There is, however, a pragmatic variant of the rule of law argument. Those who offer this variant generally try to position civil disobedients as exemplars who, through their actions, teach society at large that the rule of law is not a viable principle. This argument was used to put blame for the race riots of the late 60s and early 70s on the civil rights protests of the previous 15 years. So the idea is that civil disobedience is wrongful not as a matter of principle, but because of its unavoidable practical consequences.
The answer to this argument, it seems to me, is to insist that respect for the rule of law is best secured by enacting and enforcing laws which are worthy of respect. If the race riots were, in fact, attributable to a lack of respect for the rule of law it seems likely that the damage was done not by a decade and a half of peaceful protest but by centuries of lawful oppression.
I think something similar can be said about laws which prohibit gay marriage. The protests of College Republicans notwithstanding, homosexuals are the only prominent group against whom discrimination is widely accepted and legally sanctioned in the United States. As such, civil disobedience seems to be justifiable.

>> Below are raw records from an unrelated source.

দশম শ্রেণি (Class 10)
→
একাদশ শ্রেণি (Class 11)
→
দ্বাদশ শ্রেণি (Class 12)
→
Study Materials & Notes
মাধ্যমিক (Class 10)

Pugnacious and Pedantic Addendum
In the main part of the post I granted the claim that what we are seeing in San Francisco is civil disobedience. However, it seems clear that this claim is false.
Generally, civil disobedience is understood to consist in the open and deliberate violation of law for the purpose of changing a law that is considered to be unjust. It is sometimes also thought to require that disobedients violate the same law that they wish to have changed. Additionally, it has been held that civil disobedience requires that disobedients be willing to peacefully accept punishment.

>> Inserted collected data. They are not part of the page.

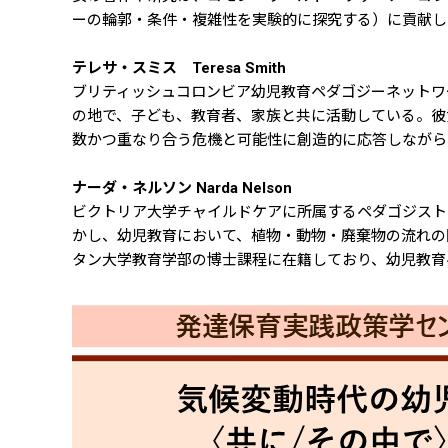
ーの輪郭・条件・複雑性を実験的に探究する）に貢献し
テレサ・スミス Teresa Smith
ブリティッシュコロンビア幼児教育ペダゴジーネットワーク
の地で、子ども、教育者、家族と共に活動している。彼
数かつ重なり合う危機と可能性に創造的に応答しながら
ナーダ・ネルソン Narda Nelson
ビクトリア大学チャイルドケアに所属するペダゴジスト
かし、幼児教育において、植物・動物・廃棄物の流れの
タン大学教育学部の博士課程に在籍しており、幼児教育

It's not clear what is supposed to count as civil disobedience in the San Francisco cases. Although the mayor appears to be issuing licenses in violation of law, he argues that the law violates the equal protection clause of the California State Constitution and is, as such, invalid. In refusing to issue an injunction, the courts have implicitly accepted that this claim has prima facie plausibility. Moreover, since the courts issued no injunction the mayor is not now acting in violation of law, even if, before the rulings, he was. At most, marriage licenses are being issued which will subsequently be invalidated.

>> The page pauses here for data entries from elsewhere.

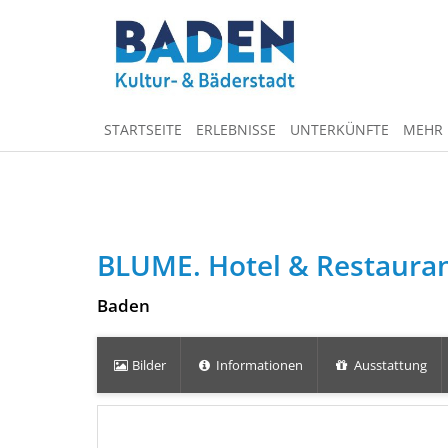
STARTSEITE
ERLEBNISSE
UNTERKÜNFTE
MEHR
BLUME. Hotel & Restaura
Baden
Bilder
Informationen
Ausstattung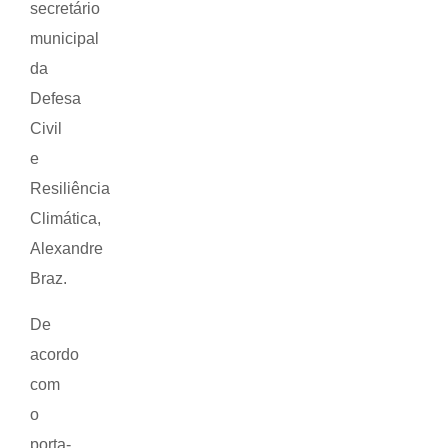
secretário
municipal
da
Defesa
Civil
e
Resiliência
Climática,
Alexandre
Braz.
De
acordo
com
o
porta-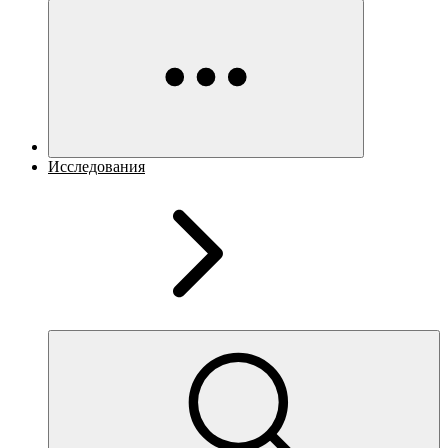
Исследования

Neither are the couples applying for licenses acting in violation of law. The law does not prohibit them from filing an application. It might be argued that knowingly accepting an invalid license is a violation of law, but that won't be an issue until a court has ruled the licenses to be invalid.
This all stands in stark contrast to the case of Justice Moore. When he installed the sculpture of the ten commandments he could not have reasonably believed that the law prohibiting that act was invalid or unclear. Moreover, Moore refused to remove the sculpture even after an injunction had been issued.
In sum, the San Francisco cases aren't civil disobedience for the simple reason that nobody is acting in violation of the law. Rather, what is happening there is more like a series of test cases.